Sunday, October 18, 2015

Songs About People # 90 Howard Hughes

And while I'm reposting, off to see Ride play tonight so here's another thing I wrote from a few months back.



Ride are an odd one. Their recent reforming and series of gigs has taken me back to the original records and made me think about them in a way I never bothered to first time round. Writing this blog might also have something to do with it. To me at the time, though I enjoyed the noise that they made, they seemed like a bunch of nice and slightly fey Home Counties boys with little to say and a vast array of effects pedals to help them disguise that truth with waves of sound.

Perhaps age had something to do with it. I was pushing my Mid-Twenties when they first emerged which was probably a few years north of their main constituency. The band themselves were nearer their early Twenties when they broke big and their core audience a few years younger than that. These few years meant a lot. I'd already given my heart to R.E.M., The Smiths and The Velvet Underground in the Mid-Eighties and had limited emotion to impart on a set of reticent middle-class introverts who seemed vaguely wet behind the ears even if I liked the tunes.
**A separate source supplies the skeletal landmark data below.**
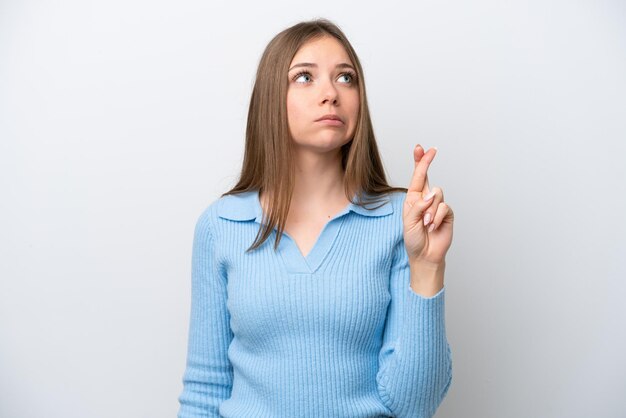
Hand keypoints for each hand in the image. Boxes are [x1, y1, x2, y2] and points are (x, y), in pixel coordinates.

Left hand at [402, 144, 453, 265]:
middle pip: (428, 177)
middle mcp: (425, 199)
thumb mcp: (409, 221)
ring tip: (426, 224)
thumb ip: (418, 206)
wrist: (425, 255)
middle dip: (427, 162)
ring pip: (437, 194)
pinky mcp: (447, 213)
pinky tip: (433, 227)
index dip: (419, 162)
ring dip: (430, 211)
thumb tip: (432, 194)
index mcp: (413, 199)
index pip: (417, 177)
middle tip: (431, 150)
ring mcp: (437, 205)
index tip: (421, 148)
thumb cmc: (414, 239)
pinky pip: (444, 207)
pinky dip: (437, 217)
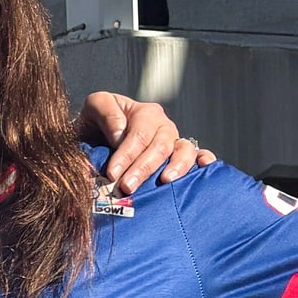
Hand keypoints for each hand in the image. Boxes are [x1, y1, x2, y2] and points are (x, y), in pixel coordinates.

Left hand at [77, 93, 216, 193]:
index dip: (126, 154)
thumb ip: (105, 112)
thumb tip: (120, 134)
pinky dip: (204, 159)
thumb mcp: (93, 109)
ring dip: (176, 167)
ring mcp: (174, 141)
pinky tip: (204, 167)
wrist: (96, 141)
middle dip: (143, 168)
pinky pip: (198, 155)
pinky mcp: (182, 155)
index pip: (139, 134)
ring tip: (164, 181)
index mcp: (143, 113)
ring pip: (184, 150)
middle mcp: (162, 126)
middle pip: (160, 146)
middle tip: (127, 187)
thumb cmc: (94, 126)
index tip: (112, 173)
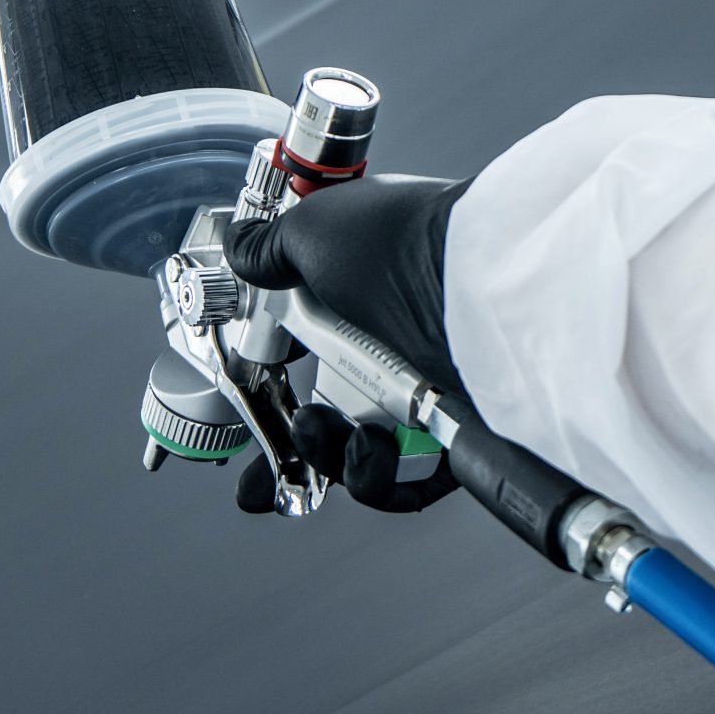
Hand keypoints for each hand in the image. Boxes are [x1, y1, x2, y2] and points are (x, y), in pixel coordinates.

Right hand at [226, 173, 470, 512]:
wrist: (472, 281)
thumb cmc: (401, 245)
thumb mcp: (313, 231)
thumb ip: (270, 249)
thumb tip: (242, 250)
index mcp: (362, 299)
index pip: (314, 348)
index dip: (277, 382)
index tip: (251, 401)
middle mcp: (396, 346)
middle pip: (336, 416)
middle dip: (297, 444)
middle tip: (281, 443)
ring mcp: (426, 392)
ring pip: (364, 457)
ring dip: (331, 458)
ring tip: (324, 430)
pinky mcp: (456, 435)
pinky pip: (410, 482)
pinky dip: (380, 480)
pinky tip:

I'm probably more disposed to them strangely twenty years on. Just as Shoegazing, a scene which was at least partially ridiculed at the time by the British Music Press has gathered a measure of respect and even reverence it never had first time round in the years since. Now Ride seem vaguely like older statesman, partly because it seems apparent now that were they a British guitar band to emerge now with the set of songs that they released in their first few years together they would absolutely sweep all before them.


In retrospect it seems clear that Ride were one of the very last British bands to really arrive and proceed to let out an absolute avalanche of notable tracks during the course of their relatively short career. In the tradition first established by The Beatles, Stones, Who and Kinks and maintained by The Clash, The Jam and most obviously The Smiths, theirs was an incredible work ethic and sense of urgency despite the apparent lethargic edge to some of their recorded output. It seems inevitable given the way the music industry and the way we all live and consume in general  has changed in the intervening years that we may never see the like of these bands ever again in the UK. It feels like a shame somehow, as if a certain sense of popular, shared communal excitement and release has gone forever in exchange for the comparative mundanity and introversion of  settee, Internet and boxsets. 
Of course I'm aware that I'm a middle aged bloke spouting on! So back to Ride and one of the tracks released on the several excellent EPs they released over the course of their career. In this case in a supporting role to Twisterella, the second single from their second album Going Blank Again. Like so many of their songs, the vocal is vaguely nondescript, barely there in this case, but once the instrumentation kicks in, particularly the organ (Hammond I imagine), it makes a pretty strong case for itself. The connection with Howard Hughes? I guess they were feeling a little sorry for themselves. Even reclusive. Trust me, it happened quite a lot in the South of England during the early Nineties.